### Document segment
Caribou Gear

I can't believe they can't fill these positions!

I think this was on another thread and may be why there’s an opening or difficulty filling the position:

In a survey conducted by the Legislative Audit Division, half of wardens who responded said they believed they had experienced retaliatory behavior or intimidation from the division chief’s office over the previous five years. The audit also said many wardens complained of what they believed were unfair hiring and promotion practices, and that the department needed to do more to document hirings and ensure proper procedures are followed.


Not surprising theres an alleged disconnect between front line employees and administrators
 
Longevity is only way to get a pay raise, takes a certain type person!
Seems to be the opposite to me. A lot of times the only way to get a pay raise is to job hop every couple years. Most employers don't give raises to loyal employees. I think they count on the fact that people don't want to go though the hassle of finding a new job.

### Record set

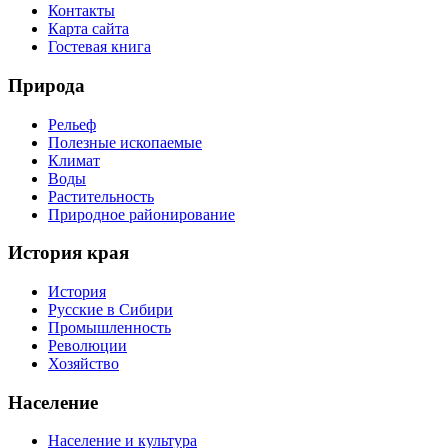
Контакты
Карта сайта
Гостевая книга
Природа
Рельеф
Полезные ископаемые
Климат
Воды
Растительность
Природное районирование
История края
История
Русские в Сибири
Промышленность
Революции
Хозяйство
Население
Население и культура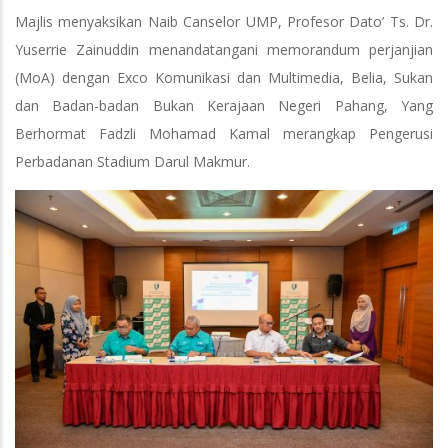
Majlis menyaksikan Naib Canselor UMP, Profesor Dato’ Ts. Dr.
Yuserrie Zainuddin menandatangani memorandum perjanjian
(MoA) dengan Exco Komunikasi dan Multimedia, Belia, Sukan
dan Badan-badan Bukan Kerajaan Negeri Pahang, Yang
Berhormat Fadzli Mohamad Kamal merangkap Pengerusi
Perbadanan Stadium Darul Makmur.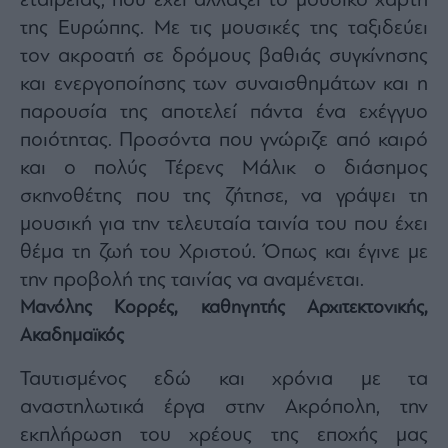
εταιρείας, που έχει αλλάξει το μουσικό χάρτη
της Ευρώπης. Με τις μουσικές της ταξιδεύει
τον ακροατή σε δρόμους βαθιάς συγκίνησης
και ενεργοποίησης των συναισθημάτων και η
παρουσία της αποτελεί πάντα ένα εχέγγυο
ποιότητας. Προσόντα που γνώριζε από καιρό
και ο πολύς Τέρενς Μάλικ ο διάσημος
σκηνοθέτης που της ζήτησε, να γράψει τη
μουσική για την τελευταία ταινία του που έχει
θέμα τη ζωή του Χριστού. Όπως και έγινε με
την προβολή της ταινίας να αναμένεται.
Μανόλης Κορρές, καθηγητής Αρχιτεκτονικής,
Ακαδημαϊκός
Ταυτισμένος εδώ και χρόνια με τα
αναστηλωτικά έργα στην Ακρόπολη, την
εκπλήρωση του χρέους της εποχής μας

### Exercise objective
Quote the warden-hiring thread between "I think this" and "procedures are followed.", inclusive.

### Answer to the exercise
I think this was on another thread and may be why there’s an opening or difficulty filling the position:

In a survey conducted by the Legislative Audit Division, half of wardens who responded said they believed they had experienced retaliatory behavior or intimidation from the division chief’s office over the previous five years. The audit also said many wardens complained of what they believed were unfair hiring and promotion practices, and that the department needed to do more to document hirings and ensure proper procedures are followed.